Ignored worth sharing formulation
Small tea growers in North Bengal aren’t receiving honest costs for his or her inexperienced leaf regardless of the Tea Board’s mandated Worth Sharing System (PSF)—which requires that 58 per cent of the Web Sale Common (NSA) go to growers and 42 per cent to purchased leaf factories (BLFs).
“Attributable to poor enforcement and lack of expertise, this formulation is extensively ignored. Unregulated leaf brokers—who deal with practically 92 per cent of inexperienced leaf produced by small growers yearly—act as intermediaries between growers and factories and take up a big share of the worth chain. These brokers reportedly function with no regulatory oversight, compromising each transparency and grower incomes,” stated the Standing Paper on the Small Tea Sector.

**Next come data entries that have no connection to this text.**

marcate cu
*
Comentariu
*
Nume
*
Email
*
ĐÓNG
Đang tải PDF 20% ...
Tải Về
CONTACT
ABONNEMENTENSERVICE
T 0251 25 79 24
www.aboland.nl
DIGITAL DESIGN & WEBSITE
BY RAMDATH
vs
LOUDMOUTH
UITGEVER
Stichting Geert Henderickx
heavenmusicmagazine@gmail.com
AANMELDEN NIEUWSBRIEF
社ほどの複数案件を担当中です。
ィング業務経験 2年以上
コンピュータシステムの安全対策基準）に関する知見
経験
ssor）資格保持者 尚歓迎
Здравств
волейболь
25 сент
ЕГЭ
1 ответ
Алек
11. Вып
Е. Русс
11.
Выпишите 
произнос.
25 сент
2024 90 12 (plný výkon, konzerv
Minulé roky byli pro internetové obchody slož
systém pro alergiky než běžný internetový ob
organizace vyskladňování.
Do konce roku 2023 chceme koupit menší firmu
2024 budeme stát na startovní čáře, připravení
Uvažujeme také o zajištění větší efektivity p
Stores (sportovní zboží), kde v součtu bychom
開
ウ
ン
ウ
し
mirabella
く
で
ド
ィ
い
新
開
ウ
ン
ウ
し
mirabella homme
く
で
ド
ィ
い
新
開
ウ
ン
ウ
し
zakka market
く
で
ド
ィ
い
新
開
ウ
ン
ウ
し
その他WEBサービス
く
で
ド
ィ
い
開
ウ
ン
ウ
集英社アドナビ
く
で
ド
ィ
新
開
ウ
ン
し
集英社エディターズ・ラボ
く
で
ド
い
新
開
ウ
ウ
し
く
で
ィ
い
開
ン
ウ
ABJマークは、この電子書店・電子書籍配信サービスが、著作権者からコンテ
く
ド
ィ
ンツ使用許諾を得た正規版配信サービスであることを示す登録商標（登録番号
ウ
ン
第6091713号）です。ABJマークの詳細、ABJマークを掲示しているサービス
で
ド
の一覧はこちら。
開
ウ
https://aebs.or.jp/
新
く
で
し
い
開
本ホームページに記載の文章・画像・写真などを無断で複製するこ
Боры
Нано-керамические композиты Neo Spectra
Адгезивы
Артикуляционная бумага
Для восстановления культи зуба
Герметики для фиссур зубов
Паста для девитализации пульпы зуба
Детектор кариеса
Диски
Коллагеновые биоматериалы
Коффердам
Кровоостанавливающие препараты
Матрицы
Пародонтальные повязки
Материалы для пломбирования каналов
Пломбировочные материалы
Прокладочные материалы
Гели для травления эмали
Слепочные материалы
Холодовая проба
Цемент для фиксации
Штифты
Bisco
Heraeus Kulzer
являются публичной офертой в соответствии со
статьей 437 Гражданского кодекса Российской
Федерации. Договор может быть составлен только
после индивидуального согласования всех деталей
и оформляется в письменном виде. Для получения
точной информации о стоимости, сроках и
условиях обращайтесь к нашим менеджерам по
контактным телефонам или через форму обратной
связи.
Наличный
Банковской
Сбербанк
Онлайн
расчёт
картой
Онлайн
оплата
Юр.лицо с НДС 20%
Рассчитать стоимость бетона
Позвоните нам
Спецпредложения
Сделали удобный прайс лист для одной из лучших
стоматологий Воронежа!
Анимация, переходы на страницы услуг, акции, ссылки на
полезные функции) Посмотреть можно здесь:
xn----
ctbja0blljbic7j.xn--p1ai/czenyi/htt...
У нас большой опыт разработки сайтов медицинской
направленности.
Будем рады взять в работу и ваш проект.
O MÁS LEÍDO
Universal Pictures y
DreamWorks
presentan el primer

“This standing paper incorporates the challenges and issues of West Bengal’s small tea growers and it clearly states how the State Authorities’s intervention can change the coverage. We’ve submitted it to the Authorities. We hope that the Authorities will take obligatory actions to avoid wasting the small tea growers sector,” Indian Small Tea Growers’ Associations (CISTA) president Bijoy Gopal Chakraborty informed businessline.